Wednesday, October 21, 2009

Only Africans Can Help Africa

*Disclaimer: You know how you have those down times but you pick yourself up and go on, and realize it's not that bad? This is one of those down times. It's not representative of my entire emotional state of being but I did want to include some honest truths along with all the rah-rah-schish-boom-bah that happens when you save the world. Though I do appreciate all of the concern and support from friends and family. I love you guys!

I am tired. I am tired of sweating all the time. Of oppressive heat and the feeling of suffocation. Of never having a clean house, clean kids, or clean me. I am tired of people who cannot see a different perspective, who expect me to assimilate 100% to their way of life but will make no concessions to mine. I am tired of a host mom who takes every opportunity to tell me in the most indirect, confusing manner ever that my boyfriend is not welcome in the compund because we are not married and I am living in sin.

I am tired of skinny, starving children. Of poor medical care. Of collecting rain water to drink. And of never having a COLD drink. Of communicating with only two year olds. Of trying to watch DVD’s to escape it all, but having to give up when they skip from all the dust in the air, and I just bought them that afternoon.

I am tired of the begging. Of people who feel they are entitled to everything I might own. Of everyone who won’t listen. Of everyone who cannot formulate a single original thought. Of being told that I should observe all Muslim customs and holidays, when clearly, I AM NOT MUSLIM.

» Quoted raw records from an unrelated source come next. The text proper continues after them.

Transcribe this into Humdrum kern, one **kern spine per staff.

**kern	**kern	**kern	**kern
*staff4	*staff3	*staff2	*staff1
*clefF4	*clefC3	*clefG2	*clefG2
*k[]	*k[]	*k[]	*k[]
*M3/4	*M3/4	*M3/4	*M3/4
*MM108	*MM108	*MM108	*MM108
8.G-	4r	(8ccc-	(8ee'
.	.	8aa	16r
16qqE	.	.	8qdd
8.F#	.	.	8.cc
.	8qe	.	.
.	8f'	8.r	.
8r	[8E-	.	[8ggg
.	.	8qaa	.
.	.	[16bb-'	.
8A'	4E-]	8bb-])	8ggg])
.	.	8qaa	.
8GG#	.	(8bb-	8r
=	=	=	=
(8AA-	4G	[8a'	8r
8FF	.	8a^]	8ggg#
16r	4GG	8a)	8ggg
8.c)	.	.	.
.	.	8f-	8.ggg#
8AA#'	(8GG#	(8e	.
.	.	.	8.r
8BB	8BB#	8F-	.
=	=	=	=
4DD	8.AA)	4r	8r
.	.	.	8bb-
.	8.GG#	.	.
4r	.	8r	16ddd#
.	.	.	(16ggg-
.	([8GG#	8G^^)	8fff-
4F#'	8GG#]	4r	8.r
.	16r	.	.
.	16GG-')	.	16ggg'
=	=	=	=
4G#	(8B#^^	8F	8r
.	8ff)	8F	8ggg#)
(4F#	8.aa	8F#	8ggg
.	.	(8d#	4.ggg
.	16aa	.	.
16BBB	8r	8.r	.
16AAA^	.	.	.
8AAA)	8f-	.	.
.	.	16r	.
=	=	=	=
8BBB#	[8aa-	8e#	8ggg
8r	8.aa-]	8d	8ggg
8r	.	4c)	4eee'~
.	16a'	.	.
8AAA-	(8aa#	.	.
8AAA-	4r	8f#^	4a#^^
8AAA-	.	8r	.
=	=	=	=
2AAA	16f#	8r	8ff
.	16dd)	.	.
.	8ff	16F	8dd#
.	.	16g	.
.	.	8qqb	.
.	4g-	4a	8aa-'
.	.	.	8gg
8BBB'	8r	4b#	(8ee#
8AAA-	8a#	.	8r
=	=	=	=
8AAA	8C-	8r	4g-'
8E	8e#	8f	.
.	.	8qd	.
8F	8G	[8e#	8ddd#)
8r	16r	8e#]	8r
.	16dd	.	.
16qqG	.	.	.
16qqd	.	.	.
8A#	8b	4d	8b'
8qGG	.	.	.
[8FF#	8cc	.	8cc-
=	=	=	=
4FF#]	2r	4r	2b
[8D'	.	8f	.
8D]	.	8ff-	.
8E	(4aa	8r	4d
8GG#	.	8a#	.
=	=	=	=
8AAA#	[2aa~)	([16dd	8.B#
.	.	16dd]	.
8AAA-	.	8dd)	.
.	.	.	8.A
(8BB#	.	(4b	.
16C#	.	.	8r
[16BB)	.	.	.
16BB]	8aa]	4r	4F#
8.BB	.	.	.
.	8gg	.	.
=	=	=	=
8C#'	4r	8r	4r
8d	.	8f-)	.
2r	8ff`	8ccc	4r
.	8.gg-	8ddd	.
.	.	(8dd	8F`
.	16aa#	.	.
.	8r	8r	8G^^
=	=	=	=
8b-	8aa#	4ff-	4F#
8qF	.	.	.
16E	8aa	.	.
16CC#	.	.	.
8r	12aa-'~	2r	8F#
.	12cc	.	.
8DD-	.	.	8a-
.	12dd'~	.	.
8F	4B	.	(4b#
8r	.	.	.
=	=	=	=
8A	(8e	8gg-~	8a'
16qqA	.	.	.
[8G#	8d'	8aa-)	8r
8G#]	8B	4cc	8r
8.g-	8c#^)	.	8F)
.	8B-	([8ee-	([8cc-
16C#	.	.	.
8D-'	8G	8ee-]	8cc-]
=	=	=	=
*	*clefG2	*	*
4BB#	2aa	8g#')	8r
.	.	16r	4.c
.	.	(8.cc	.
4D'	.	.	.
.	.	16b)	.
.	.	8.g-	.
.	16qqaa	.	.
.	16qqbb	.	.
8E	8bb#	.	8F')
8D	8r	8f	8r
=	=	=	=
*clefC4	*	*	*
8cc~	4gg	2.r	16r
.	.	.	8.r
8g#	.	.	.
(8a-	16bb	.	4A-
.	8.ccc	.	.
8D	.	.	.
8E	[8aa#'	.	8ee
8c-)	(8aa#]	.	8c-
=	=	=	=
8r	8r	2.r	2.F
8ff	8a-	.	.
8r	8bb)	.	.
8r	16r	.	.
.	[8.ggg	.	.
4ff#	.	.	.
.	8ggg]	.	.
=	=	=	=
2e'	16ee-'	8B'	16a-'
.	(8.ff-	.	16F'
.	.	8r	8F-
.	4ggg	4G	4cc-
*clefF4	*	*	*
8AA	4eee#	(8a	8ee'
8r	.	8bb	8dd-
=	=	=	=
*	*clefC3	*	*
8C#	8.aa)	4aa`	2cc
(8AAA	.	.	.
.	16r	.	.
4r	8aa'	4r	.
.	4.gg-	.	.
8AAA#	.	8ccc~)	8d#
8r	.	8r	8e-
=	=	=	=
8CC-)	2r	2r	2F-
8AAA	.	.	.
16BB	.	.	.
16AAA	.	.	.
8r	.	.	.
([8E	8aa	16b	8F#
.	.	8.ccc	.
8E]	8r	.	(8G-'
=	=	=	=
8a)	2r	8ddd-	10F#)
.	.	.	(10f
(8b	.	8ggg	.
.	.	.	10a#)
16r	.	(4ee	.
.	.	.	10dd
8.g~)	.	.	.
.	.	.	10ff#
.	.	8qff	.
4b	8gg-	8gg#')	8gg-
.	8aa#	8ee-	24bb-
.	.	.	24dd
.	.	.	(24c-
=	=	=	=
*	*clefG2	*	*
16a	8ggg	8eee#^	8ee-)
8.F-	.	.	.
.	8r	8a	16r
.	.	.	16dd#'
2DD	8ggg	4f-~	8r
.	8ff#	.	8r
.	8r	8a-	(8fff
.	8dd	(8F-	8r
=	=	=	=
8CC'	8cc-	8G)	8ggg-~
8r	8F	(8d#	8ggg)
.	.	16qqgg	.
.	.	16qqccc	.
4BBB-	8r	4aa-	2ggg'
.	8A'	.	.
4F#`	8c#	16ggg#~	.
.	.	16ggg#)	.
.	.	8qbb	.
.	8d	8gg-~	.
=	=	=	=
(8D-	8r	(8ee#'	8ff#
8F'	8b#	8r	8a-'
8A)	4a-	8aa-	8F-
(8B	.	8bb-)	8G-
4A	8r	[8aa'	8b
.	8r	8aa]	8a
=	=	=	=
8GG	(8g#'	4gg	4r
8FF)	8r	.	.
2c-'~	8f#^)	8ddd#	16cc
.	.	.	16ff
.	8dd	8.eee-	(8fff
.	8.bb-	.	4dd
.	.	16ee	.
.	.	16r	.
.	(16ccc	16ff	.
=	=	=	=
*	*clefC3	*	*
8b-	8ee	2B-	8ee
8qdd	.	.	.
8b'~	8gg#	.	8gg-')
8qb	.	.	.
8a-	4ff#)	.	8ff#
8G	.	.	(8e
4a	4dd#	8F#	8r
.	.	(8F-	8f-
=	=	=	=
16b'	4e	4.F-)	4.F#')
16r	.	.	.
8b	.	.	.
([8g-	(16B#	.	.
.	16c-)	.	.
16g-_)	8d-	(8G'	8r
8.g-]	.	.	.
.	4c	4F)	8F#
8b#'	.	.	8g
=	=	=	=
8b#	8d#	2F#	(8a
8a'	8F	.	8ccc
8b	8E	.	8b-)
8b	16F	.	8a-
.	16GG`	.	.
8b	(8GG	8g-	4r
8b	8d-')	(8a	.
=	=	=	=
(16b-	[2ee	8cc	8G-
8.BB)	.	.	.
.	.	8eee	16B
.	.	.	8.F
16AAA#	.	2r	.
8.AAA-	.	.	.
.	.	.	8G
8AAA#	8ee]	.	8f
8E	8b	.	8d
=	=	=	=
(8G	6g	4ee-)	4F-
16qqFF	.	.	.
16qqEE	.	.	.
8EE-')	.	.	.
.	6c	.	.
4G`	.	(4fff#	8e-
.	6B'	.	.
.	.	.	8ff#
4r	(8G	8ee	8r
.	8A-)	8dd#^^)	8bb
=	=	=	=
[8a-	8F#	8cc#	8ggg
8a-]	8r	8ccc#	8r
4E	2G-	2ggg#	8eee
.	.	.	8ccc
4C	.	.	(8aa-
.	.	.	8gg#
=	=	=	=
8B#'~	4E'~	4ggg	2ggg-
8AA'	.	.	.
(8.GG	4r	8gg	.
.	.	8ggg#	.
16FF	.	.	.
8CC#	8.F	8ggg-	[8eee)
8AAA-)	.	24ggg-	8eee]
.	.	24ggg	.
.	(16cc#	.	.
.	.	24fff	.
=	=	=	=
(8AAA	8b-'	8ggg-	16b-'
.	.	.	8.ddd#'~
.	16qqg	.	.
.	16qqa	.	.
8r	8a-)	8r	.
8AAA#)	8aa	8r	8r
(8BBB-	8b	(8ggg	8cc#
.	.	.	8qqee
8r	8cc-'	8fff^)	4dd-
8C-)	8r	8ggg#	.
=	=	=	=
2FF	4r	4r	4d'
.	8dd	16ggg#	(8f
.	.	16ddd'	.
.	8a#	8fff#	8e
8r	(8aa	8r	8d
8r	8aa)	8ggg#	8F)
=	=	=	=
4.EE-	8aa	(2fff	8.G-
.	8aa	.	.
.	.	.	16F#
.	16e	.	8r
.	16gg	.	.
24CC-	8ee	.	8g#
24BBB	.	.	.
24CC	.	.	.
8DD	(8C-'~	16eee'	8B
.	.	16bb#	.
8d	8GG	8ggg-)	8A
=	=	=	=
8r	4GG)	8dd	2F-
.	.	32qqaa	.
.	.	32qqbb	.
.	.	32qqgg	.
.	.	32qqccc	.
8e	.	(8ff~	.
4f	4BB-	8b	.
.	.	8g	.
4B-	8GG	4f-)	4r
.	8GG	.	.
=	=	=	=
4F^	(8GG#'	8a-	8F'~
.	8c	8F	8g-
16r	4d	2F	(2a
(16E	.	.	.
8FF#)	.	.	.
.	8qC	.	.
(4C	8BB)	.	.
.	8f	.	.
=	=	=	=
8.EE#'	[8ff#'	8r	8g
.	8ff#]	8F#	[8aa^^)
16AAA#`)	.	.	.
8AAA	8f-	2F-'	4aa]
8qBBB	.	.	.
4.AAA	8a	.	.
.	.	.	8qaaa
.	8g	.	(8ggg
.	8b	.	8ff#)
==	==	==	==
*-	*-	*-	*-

I am tired of bathing outside with the mosquitoes. And waiting for the middle of the night to sneak out to use the bathroom cause the privacy fence around my latrine fell down. I’m tired of everything in my house filling with mold and mildew from the rains and of cleaning up after the mice and geckos who share my living space.

I am tired of testing my patience to the breaking point. I am tired of hot, dirty, unsafe public transport with a fat woman sitting on me and squishing my leg. I am tired of people yelling at me as I walk down the road and people who invade my personal space.

I am tired of being fed up with this country, these people, this life. I am just so tired. I want to go home.

-Journal Entry, September 2009



It’s not always rainbows and butterflies…sometimes it’s just a lot of mosquitoes and malaria pills and Gold Bond Medicated Body Powder. Somehow the founders of Peace Corps knew that two years is the breaking point for most people. That after two years pass, minor irritations have become major frustrations. It's the point where you can’t remember exactly why running off to live in the Bolivian mountainside or African bush was ever a good idea and when you decide that maybe the world doesn't need saving after all.

My Peace Corps journey started in August of 2007 and will come to an end on Nov 27, 2009, when at the stroke of midnight I will be carried away to the airport in the last Gambian taxi I might ever have to take in my entire life.

At three in the morning my plane takes off and whisks me away from the Gambia, out of the life that I was wildly thrust into a year ago. After a service filled with ups and downs, evacuations, surprise reunions and new beginnings, I must admit that I am exhausted yet still enormously thankful for the opportunity. I leave with no regrets, only a true belief in the words of President Obama when he says, “Only Africans can help Africa." (And maybe only Bolivians can help Bolivia.)

So as I leave the development of Africa to the Africans, my boyfriend and I are off to take romantic camel rides across the Sahara of Morocco, spend Christmas in Rome with my parents, and finish off somewhere in Greece. If you’d like to meet up anywhere, let me know. If not, I’ll see you back Stateside early next year. Party planning can start now!